- AVAILABLE DATA -
□ □ □ □ □
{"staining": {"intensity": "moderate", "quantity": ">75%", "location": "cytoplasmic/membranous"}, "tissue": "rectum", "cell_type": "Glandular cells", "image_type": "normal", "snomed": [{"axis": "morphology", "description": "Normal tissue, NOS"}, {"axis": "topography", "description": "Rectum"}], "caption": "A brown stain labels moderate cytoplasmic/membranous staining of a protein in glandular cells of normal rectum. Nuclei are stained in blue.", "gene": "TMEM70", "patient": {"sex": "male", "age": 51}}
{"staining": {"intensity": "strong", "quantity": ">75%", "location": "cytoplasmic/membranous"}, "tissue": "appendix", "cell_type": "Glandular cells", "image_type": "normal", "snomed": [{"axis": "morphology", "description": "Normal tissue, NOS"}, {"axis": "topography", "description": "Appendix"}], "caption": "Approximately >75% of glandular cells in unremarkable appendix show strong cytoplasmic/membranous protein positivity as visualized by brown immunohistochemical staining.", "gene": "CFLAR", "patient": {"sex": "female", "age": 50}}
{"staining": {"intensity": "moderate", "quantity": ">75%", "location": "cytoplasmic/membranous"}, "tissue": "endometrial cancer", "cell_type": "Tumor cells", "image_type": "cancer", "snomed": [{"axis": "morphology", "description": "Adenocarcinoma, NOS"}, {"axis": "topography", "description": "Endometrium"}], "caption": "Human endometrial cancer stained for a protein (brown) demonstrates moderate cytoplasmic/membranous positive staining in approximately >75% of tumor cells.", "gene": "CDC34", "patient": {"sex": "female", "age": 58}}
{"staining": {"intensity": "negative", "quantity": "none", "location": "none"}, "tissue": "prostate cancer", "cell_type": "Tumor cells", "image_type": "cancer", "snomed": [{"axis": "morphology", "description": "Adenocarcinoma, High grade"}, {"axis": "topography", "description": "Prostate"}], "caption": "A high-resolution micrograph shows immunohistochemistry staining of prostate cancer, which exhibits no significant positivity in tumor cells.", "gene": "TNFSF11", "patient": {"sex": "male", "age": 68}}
□ □ □ □ □
- TO DO -
Restate the material exactly, from its opening line to its closing one.

- THE ANSWER -
{"staining": {"intensity": "moderate", "quantity": ">75%", "location": "cytoplasmic/membranous"}, "tissue": "rectum", "cell_type": "Glandular cells", "image_type": "normal", "snomed": [{"axis": "morphology", "description": "Normal tissue, NOS"}, {"axis": "topography", "description": "Rectum"}], "caption": "A brown stain labels moderate cytoplasmic/membranous staining of a protein in glandular cells of normal rectum. Nuclei are stained in blue.", "gene": "TMEM70", "patient": {"sex": "male", "age": 51}}
{"staining": {"intensity": "strong", "quantity": ">75%", "location": "cytoplasmic/membranous"}, "tissue": "appendix", "cell_type": "Glandular cells", "image_type": "normal", "snomed": [{"axis": "morphology", "description": "Normal tissue, NOS"}, {"axis": "topography", "description": "Appendix"}], "caption": "Approximately >75% of glandular cells in unremarkable appendix show strong cytoplasmic/membranous protein positivity as visualized by brown immunohistochemical staining.", "gene": "CFLAR", "patient": {"sex": "female", "age": 50}}
{"staining": {"intensity": "moderate", "quantity": ">75%", "location": "cytoplasmic/membranous"}, "tissue": "endometrial cancer", "cell_type": "Tumor cells", "image_type": "cancer", "snomed": [{"axis": "morphology", "description": "Adenocarcinoma, NOS"}, {"axis": "topography", "description": "Endometrium"}], "caption": "Human endometrial cancer stained for a protein (brown) demonstrates moderate cytoplasmic/membranous positive staining in approximately >75% of tumor cells.", "gene": "CDC34", "patient": {"sex": "female", "age": 58}}
{"staining": {"intensity": "negative", "quantity": "none", "location": "none"}, "tissue": "prostate cancer", "cell_type": "Tumor cells", "image_type": "cancer", "snomed": [{"axis": "morphology", "description": "Adenocarcinoma, High grade"}, {"axis": "topography", "description": "Prostate"}], "caption": "A high-resolution micrograph shows immunohistochemistry staining of prostate cancer, which exhibits no significant positivity in tumor cells.", "gene": "TNFSF11", "patient": {"sex": "male", "age": 68}}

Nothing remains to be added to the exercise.